### MCB112: Biological Data Analysis (Fall 2018)

• Verena: A nice clear solution. Uses compact itertools.product() calls to create lists of all possible 2-mers and 3-mers, collects their counts, and converts them to frequencies (therefore, estimated joint probabilities). When she calculates a log odds score for a given read sequence, she constructs the appropriate first-order Markov conditional probability $$P(x_i \mid x_{i-2},x_{i-1})$$ from the 3-mer and 2-mer joints, $$\frac{P(x_i,x_{i-1},x_{i-2})}{P(x_{i-1},x_{i-2})}$$.
• Kevin: Nice visualization of Moriarty's test (pathogen vs. uniform composition random sequences) compared to a more relevant test of trying to distinguish pathogen from mouse reads. Like Verena's solution, uses itertools.product() to compactly construct dicts of all 2-mers and 3-mers, counts and estimates joint probabilities; uses those joints to obtain the appropriate 1st-order Markov conditional probability when scoring a read. A nice touch: shows that this model is just as good as Moriarty's in discriminating pathogen vs. random sequences.

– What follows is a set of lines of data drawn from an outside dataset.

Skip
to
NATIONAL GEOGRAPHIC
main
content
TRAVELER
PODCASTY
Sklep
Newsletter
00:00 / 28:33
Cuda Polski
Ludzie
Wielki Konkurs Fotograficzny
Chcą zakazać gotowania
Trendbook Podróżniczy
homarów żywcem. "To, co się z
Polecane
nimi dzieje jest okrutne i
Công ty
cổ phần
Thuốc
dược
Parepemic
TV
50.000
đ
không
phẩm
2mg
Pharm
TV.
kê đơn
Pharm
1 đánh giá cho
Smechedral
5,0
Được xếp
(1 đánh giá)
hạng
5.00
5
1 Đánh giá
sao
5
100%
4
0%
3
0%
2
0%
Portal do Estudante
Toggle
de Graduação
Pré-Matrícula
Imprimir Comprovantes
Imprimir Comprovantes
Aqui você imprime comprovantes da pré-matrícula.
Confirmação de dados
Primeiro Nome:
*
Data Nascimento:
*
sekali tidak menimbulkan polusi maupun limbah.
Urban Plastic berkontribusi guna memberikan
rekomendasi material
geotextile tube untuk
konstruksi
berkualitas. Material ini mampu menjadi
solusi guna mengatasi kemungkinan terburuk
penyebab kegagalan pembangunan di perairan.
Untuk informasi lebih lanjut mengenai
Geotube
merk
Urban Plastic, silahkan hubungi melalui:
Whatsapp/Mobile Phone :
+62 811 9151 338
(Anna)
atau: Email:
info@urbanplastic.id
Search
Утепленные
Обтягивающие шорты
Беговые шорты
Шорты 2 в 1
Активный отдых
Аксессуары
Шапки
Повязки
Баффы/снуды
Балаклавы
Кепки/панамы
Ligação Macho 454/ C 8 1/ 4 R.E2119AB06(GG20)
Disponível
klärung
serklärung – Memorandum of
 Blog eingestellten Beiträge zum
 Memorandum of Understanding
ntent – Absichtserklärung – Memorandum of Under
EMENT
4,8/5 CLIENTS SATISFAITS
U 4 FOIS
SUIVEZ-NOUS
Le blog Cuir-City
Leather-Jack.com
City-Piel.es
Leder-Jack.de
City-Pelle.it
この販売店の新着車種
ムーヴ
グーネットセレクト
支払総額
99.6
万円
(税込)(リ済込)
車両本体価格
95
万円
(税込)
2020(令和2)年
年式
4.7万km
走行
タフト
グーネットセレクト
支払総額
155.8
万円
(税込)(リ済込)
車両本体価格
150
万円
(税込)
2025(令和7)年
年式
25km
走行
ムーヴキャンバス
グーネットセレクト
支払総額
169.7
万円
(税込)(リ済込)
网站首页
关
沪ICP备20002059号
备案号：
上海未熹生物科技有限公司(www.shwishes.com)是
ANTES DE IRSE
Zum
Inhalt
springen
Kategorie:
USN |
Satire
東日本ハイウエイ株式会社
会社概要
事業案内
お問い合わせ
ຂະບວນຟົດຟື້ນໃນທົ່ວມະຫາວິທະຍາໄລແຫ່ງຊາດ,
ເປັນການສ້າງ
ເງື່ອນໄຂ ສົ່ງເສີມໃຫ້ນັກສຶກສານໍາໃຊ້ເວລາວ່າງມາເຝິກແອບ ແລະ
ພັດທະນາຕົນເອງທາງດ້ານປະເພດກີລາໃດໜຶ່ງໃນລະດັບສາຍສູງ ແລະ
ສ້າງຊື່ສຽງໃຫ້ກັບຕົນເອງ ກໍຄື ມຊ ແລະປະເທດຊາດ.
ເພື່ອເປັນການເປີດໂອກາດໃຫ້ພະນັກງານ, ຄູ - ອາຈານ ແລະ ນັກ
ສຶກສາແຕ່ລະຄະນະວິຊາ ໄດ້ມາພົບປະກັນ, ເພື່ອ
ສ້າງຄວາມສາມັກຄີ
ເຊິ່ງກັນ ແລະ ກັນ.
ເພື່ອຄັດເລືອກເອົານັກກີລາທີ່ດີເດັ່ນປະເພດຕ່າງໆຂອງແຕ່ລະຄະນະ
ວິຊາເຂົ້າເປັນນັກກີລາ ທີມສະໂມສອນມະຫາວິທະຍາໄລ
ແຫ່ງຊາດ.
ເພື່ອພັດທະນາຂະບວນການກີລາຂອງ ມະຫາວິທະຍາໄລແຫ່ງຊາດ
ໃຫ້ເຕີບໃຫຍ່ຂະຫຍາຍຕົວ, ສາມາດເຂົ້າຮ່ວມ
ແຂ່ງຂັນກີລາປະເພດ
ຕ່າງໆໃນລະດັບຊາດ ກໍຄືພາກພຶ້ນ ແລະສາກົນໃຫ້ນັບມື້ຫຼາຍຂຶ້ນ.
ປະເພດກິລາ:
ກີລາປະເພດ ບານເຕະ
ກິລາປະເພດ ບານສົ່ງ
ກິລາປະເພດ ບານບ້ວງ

• Sean: One of my tricks is to 'digitize' sequences, so I can treat them as arrays of (0,1,2,3) instead of A,C,G,T. That lets me use numpy arrays indexed by residue number. I also compute an 'encoding' of k-mers as a base-4 number: 0..15 for dinucleotides AA..TT, 0..63 for 3-mers AAA..TTT, and so on. That lets me do efficient, arbitrary Nth-order Markov models in terms of $$P(x_i | c)$$, for a previous context $$c$$ of any length.